Wrigley Loses Bid to Revoke Multi-Flavour Candy Patent
A recent decision from the European Patent Office (EPO) offers important guidance on European patent inventive step confectionery patents and the evidential burden in opposition proceedings. A subsidiary of Mars, Inc., owner of the Wrigley and Life Savers brands, sought to invalidate a competitor's European patent covering a two-layered candy designed to create a "multi-flavour experience."
However, the EPO rejected the opposition, concluding that Wrigley's earlier gummy products did not render the rival's invention obvious.
The ruling reinforces the technical rigour of the EPO's problem-solution approach and provides practical lessons for brand owners and patent challengers alike.
The Patent Dispute: Multi-Flavour Experience
The contested patent protects a confectionery product comprising two distinct layers, structured to deliver sequential or combined flavour release.
Wrigley argued that its own gummies, sold for approximately 16 years, already offered multi-flavoured characteristics. In its view, the patented concept lacked an inventive step and should therefore be revoked.
The Opposition Division disagreed. While earlier products may have included multiple flavours, the EPO found they did not disclose or anticipate the specific two-layer structural solution claimed in the patent. As a result, the prior art did not make the invention obvious to the notional "skilled person."
The rival patent therefore survived the opposition intact.
European Patent Inventive Step Confectionery Patent Approach
The decision illustrates how the EPO assesses European patent inventive step confectionery patents using its structured methodology:
1. Identify the closest prior art.
2. Determine the objective technical problem.
3. Assess whether the claimed solution would have been obvious.
Importantly, the analysis focuses on technical features, not merely commercial similarities.
In this case, although Wrigley's earlier gummies may have delivered more than one flavour, they did not disclose the claimed layer architecture or demonstrate how such a structure would achieve controlled flavour sequencing.
The EPO was not persuaded that a skilled confectionery technologist would have been motivated to arrive at the patented configuration with a reasonable expectation of success.
Key Takeaways for Patent Strategy in FMCG
This ruling carries broader implications beyond confectionery. For businesses operating in fast-moving consumer goods markets, the case highlights several strategic considerations:
1. Technical specificity strengthens patents
Patent claims grounded in clear structural or process-based features are more defensible than broad conceptual ideas.

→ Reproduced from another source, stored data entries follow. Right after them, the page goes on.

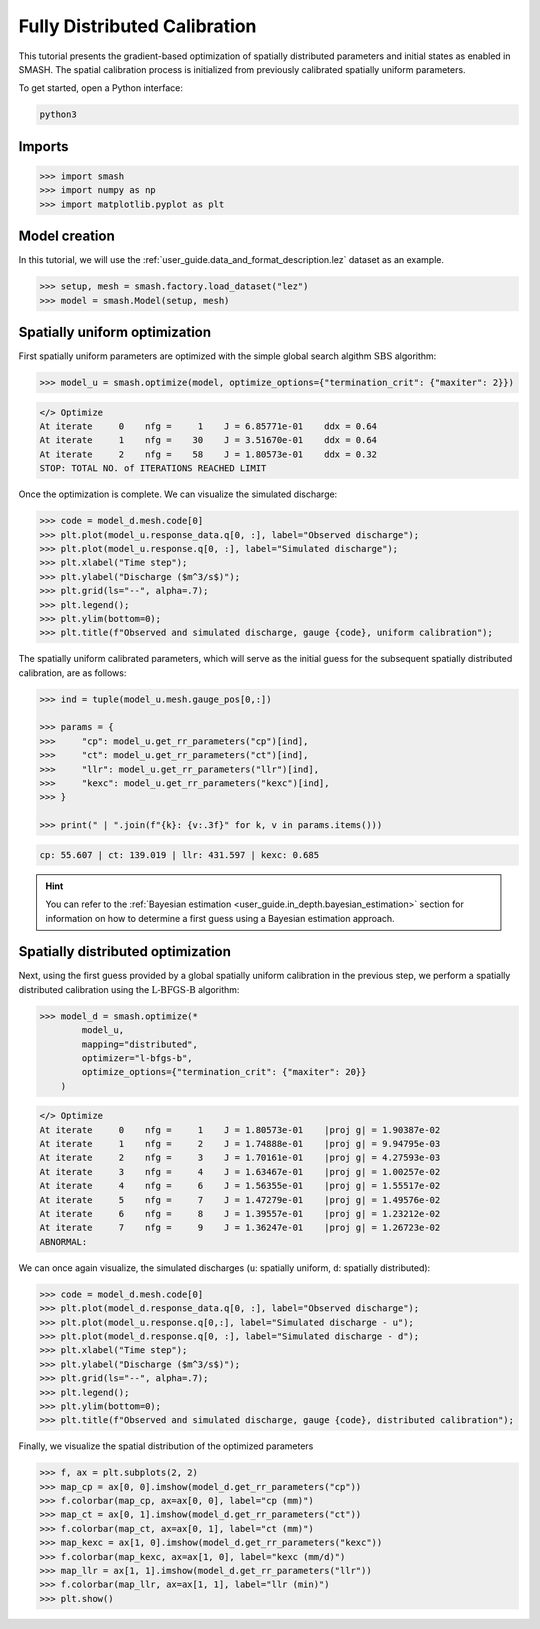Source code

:.. _user_guide.classical_uses.fully_distributed_calibration:

=============================
Fully Distributed Calibration
=============================

This tutorial presents the gradient-based optimization of spatially distributed parameters and initial states as enabled in SMASH. The spatial calibration process is initialized from previously calibrated spatially uniform parameters.

.. _user_guide.in_depth.optimize.fully_distributed:

To get started, open a Python interface:

.. code-block:: none

    python3
    
-------
Imports
-------

.. code-block:: python

    >>> import smash
    >>> import numpy as np
    >>> import matplotlib.pyplot as plt
    
--------------
Model creation
--------------

In this tutorial, we will use the :ref:`user_guide.data_and_format_description.lez` dataset as an example.

.. code-block:: python

    >>> setup, mesh = smash.factory.load_dataset("lez")
    >>> model = smash.Model(setup, mesh)


------------------------------
Spatially uniform optimization
------------------------------

First spatially uniform parameters are optimized with the simple global search algithm :math:`\mathrm{SBS}` algorithm:

.. code-block:: python

    >>> model_u = smash.optimize(model, optimize_options={"termination_crit": {"maxiter": 2}}) 

.. code-block:: output

    </> Optimize
    At iterate     0    nfg =     1    J = 6.85771e-01    ddx = 0.64
    At iterate     1    nfg =    30    J = 3.51670e-01    ddx = 0.64
    At iterate     2    nfg =    58    J = 1.80573e-01    ddx = 0.32
    STOP: TOTAL NO. of ITERATIONS REACHED LIMIT

Once the optimization is complete. We can visualize the simulated discharge:

.. code-block:: python

    >>> code = model_d.mesh.code[0]
    >>> plt.plot(model_u.response_data.q[0, :], label="Observed discharge");
    >>> plt.plot(model_u.response.q[0, :], label="Simulated discharge");
    >>> plt.xlabel("Time step");
    >>> plt.ylabel("Discharge ($m^3/s$)");
    >>> plt.grid(ls="--", alpha=.7);
    >>> plt.legend();
    >>> plt.ylim(bottom=0);
    >>> plt.title(f"Observed and simulated discharge, gauge {code}, uniform calibration");

.. image:: ../../_static/user_guide.classical_uses.hydrograph_model_u.png
    :align: center

The spatially uniform calibrated parameters, which will serve as the initial guess for the subsequent spatially distributed calibration, are as follows:

.. code-block:: python
    
    >>> ind = tuple(model_u.mesh.gauge_pos[0,:])

    >>> params = {
    >>>     "cp": model_u.get_rr_parameters("cp")[ind],
    >>>     "ct": model_u.get_rr_parameters("ct")[ind],
    >>>     "llr": model_u.get_rr_parameters("llr")[ind],
    >>>     "kexc": model_u.get_rr_parameters("kexc")[ind],
    >>> }
    
    >>> print(" | ".join(f"{k}: {v:.3f}" for k, v in params.items()))

.. code-block:: output

    cp: 55.607 | ct: 139.019 | llr: 431.597 | kexc: 0.685

.. hint::

    You can refer to the :ref:`Bayesian estimation <user_guide.in_depth.bayesian_estimation>` section 
    for information on how to determine a first guess using a Bayesian estimation approach.

----------------------------------
Spatially distributed optimization
----------------------------------

Next, using the first guess provided by a global spatially uniform calibration in the previous step, we perform a spatially distributed calibration using the :math:`\mathrm{L}\text{-}\mathrm{BFGS}\text{-}\mathrm{B}` algorithm:

.. code-block:: python
    
    >>> model_d = smash.optimize(*
            model_u,
            mapping="distributed", 
            optimizer="l-bfgs-b", 
            optimize_options={"termination_crit": {"maxiter": 20}}
        )

.. code-block:: output

    </> Optimize
    At iterate     0    nfg =     1    J = 1.80573e-01    |proj g| = 1.90387e-02
    At iterate     1    nfg =     2    J = 1.74888e-01    |proj g| = 9.94795e-03
    At iterate     2    nfg =     3    J = 1.70161e-01    |proj g| = 4.27593e-03
    At iterate     3    nfg =     4    J = 1.63467e-01    |proj g| = 1.00257e-02
    At iterate     4    nfg =     6    J = 1.56355e-01    |proj g| = 1.55517e-02
    At iterate     5    nfg =     7    J = 1.47279e-01    |proj g| = 1.49576e-02
    At iterate     6    nfg =     8    J = 1.39557e-01    |proj g| = 1.23212e-02
    At iterate     7    nfg =     9    J = 1.36247e-01    |proj g| = 1.26723e-02
    ABNORMAL:                 

We can once again visualize, the simulated discharges (``u``: spatially uniform, ``d``: spatially distributed):

.. code-block:: python

    >>> code = model_d.mesh.code[0]
    >>> plt.plot(model_d.response_data.q[0, :], label="Observed discharge");
    >>> plt.plot(model_u.response.q[0,:], label="Simulated discharge - u");
    >>> plt.plot(model_d.response.q[0, :], label="Simulated discharge - d");
    >>> plt.xlabel("Time step");
    >>> plt.ylabel("Discharge ($m^3/s$)");
    >>> plt.grid(ls="--", alpha=.7);
    >>> plt.legend();
    >>> plt.ylim(bottom=0);
    >>> plt.title(f"Observed and simulated discharge, gauge {code}, distributed calibration");

.. image:: ../../_static/user_guide.classical_uses.hydrograph_model_d.png
    :align: center

Finally, we visualize the spatial distribution of the optimized parameters

.. code-block:: python

    >>> f, ax = plt.subplots(2, 2)
    >>> map_cp = ax[0, 0].imshow(model_d.get_rr_parameters("cp"))
    >>> f.colorbar(map_cp, ax=ax[0, 0], label="cp (mm)")
    >>> map_ct = ax[0, 1].imshow(model_d.get_rr_parameters("ct"))
    >>> f.colorbar(map_ct, ax=ax[0, 1], label="ct (mm)")
    >>> map_kexc = ax[1, 0].imshow(model_d.get_rr_parameters("kexc"))
    >>> f.colorbar(map_kexc, ax=ax[1, 0], label="kexc (mm/d)")
    >>> map_llr = ax[1, 1].imshow(model_d.get_rr_parameters("llr"))
    >>> f.colorbar(map_llr, ax=ax[1, 1], label="llr (min)")
    >>> plt.show()
    
.. image:: ../../_static/user_guide.classical_uses.params_model_d.png
    :align: center


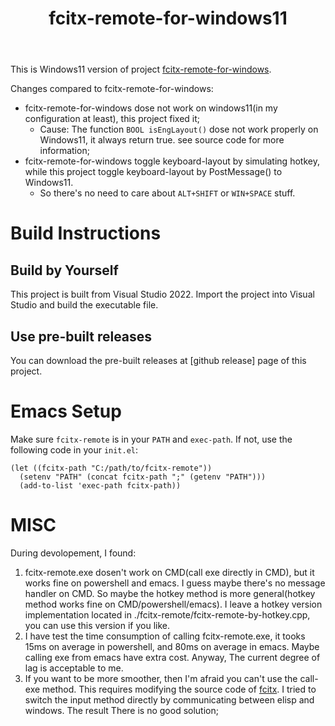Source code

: #+TITLE: fcitx-remote-for-windows11

This is Windows11 version of project [[https://github.com/cute-jumper/fcitx-remote-for-windows][fcitx-remote-for-windows]].

Changes compared to fcitx-remote-for-windows:
- fcitx-remote-for-windows dose not work on windows11(in my configuration at least), this project fixed it;
    - Cause: The function ~BOOL isEngLayout()~ dose not work properly on Windows11, it always return true. see source code for more information;
- fcitx-remote-for-windows toggle keyboard-layout by simulating hotkey, while this project toggle keyboard-layout by PostMessage() to Windows11.
    - So there's no need to care about =ALT+SHIFT= or =WIN+SPACE= stuff.

* Build Instructions
** Build by Yourself
   This project is built from Visual Studio 2022. Import the project
   into Visual Studio and build the executable file.

** Use pre-built releases
   You can download the pre-built releases at [github release] page of this project.

* Emacs Setup
  Make sure =fcitx-remote= is in your =PATH= and =exec-path=. If not, use the following code in your =init.el=:
  #+BEGIN_SRC elisp
    (let ((fcitx-path "C:/path/to/fcitx-remote"))
      (setenv "PATH" (concat fcitx-path ";" (getenv "PATH")))
      (add-to-list 'exec-path fcitx-path))
  #+END_SRC

* MISC
  During devolopement, I found:
  1. fcitx-remote.exe dosen't work on CMD(call exe directly in CMD), but it works fine on powershell and emacs.
     I guess maybe there's no message handler on CMD. So maybe the hotkey method is more general(hotkey method works fine on CMD/powershell/emacs).
     I leave a hotkey version implementation located in ./fcitx-remote/fcitx-remote-by-hotkey.cpp, you can use this version if you like.
  2. I have test the time consumption of calling fcitx-remote.exe, it tooks 15ms on average in powershell, and 80ms on average in emacs.
     Maybe calling exe from emacs have extra cost. Anyway, The current degree of lag is acceptable to me.
  3. If you want to be more smoother, then I'm afraid you can't use the call-exe method.
     This requires modifying the source code of [[https://github.com/cute-jumper/fcitx.el][fcitx]].
     I tried to switch the input method directly by communicating between elisp and windows. The result There is no good solution;

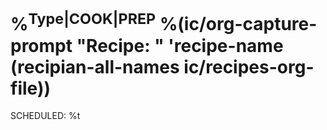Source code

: * %^{Type|COOK|PREP} %(ic/org-capture-prompt "Recipe: " 'recipe-name (recipian-all-names ic/recipes-org-file))
SCHEDULED: %t
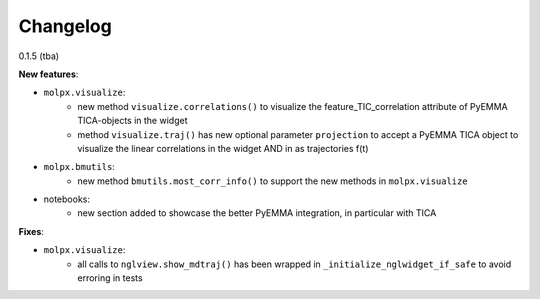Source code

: =========
Changelog
=========

0.1.5 (tba)

**New features**:

- ``molpx.visualize``:
   - new method ``visualize.correlations()`` to visualize the feature_TIC_correlation attribute of PyEMMA TICA-objects
     in the widget
   - method ``visualize.traj()`` has new optional parameter ``projection`` to accept a PyEMMA TICA object to
     visualize the linear correlations in the widget AND in as trajectories f(t)

- ``molpx.bmutils``:
   - new method ``bmutils.most_corr_info()`` to support the new methods in ``molpx.visualize``

- notebooks:
   - new section added to showcase the better PyEMMA integration, in particular with TICA

**Fixes**:

- ``molpx.visualize``:
   - all calls to ``nglview.show_mdtraj()`` has been wrapped in ``_initialize_nglwidget_if_safe`` to avoid
     erroring in tests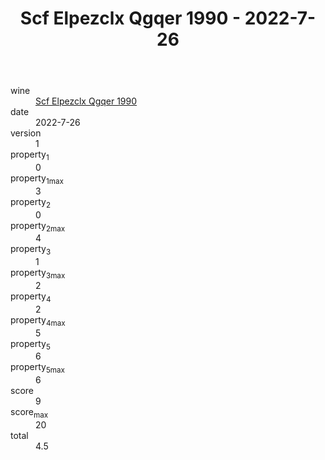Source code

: :PROPERTIES:
:ID:                     23ba925d-c721-474c-96f1-9ab13da2dedd
:END:
#+TITLE: Scf Elpezclx Qgqer 1990 - 2022-7-26

- wine :: [[id:fc349c9d-fc5a-4d26-828b-d1671a0e0684][Scf Elpezclx Qgqer 1990]]
- date :: 2022-7-26
- version :: 1
- property_1 :: 0
- property_1_max :: 3
- property_2 :: 0
- property_2_max :: 4
- property_3 :: 1
- property_3_max :: 2
- property_4 :: 2
- property_4_max :: 5
- property_5 :: 6
- property_5_max :: 6
- score :: 9
- score_max :: 20
- total :: 4.5



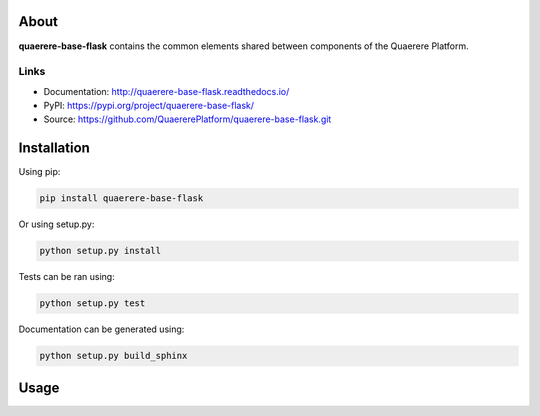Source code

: About
=====

**quaerere-base-flask** contains the common elements shared between components of the Quaerere Platform.


Links
-----

* Documentation: http://quaerere-base-flask.readthedocs.io/
* PyPI: https://pypi.org/project/quaerere-base-flask/
* Source: https://github.com/QuaererePlatform/quaerere-base-flask.git


Installation
============

Using pip:

.. code-block:: shell

   pip install quaerere-base-flask

Or using setup.py:

.. code-block:: shell

   python setup.py install


Tests can be ran using:

.. code-block:: shell

   python setup.py test


Documentation can be generated using:

.. code-block:: shell

   python setup.py build_sphinx


Usage
=====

2. Long-standing products are not automatically invalidating
Even if a competing product has existed for many years, it will only destroy novelty or inventive step if it clearly discloses the patented technical solution.
3. Opposition proceedings require technical precision
Successfully revoking a European patent demands more than identifying a similar commercial product. Opponents must establish a clear technical pathway from the prior art to the claimed invention.
4. Incremental innovation can still qualify
The EPO continues to recognise that incremental but technically distinct developments may satisfy the inventive step patent requirement.
Tidman Legal Comment
For global brand owners such as Mars and Wrigley, intellectual property protection extends well beyond trade marks. While brands like Life Savers derive substantial value from brand recognition, patent protection for formulation and product structure can offer a powerful additional competitive advantage.
This decision demonstrates that the EPO maintains a high and structured threshold for invalidating patents. Multi-flavour or sensory-based innovations can be patentable when supported by clear technical differentiation. Additionally, early patent landscaping and freedom-to-operate analysis are essential in crowded markets. As competition intensifies across consumer sectors, we expect EPO opposition proceedings to remain a key strategic battleground.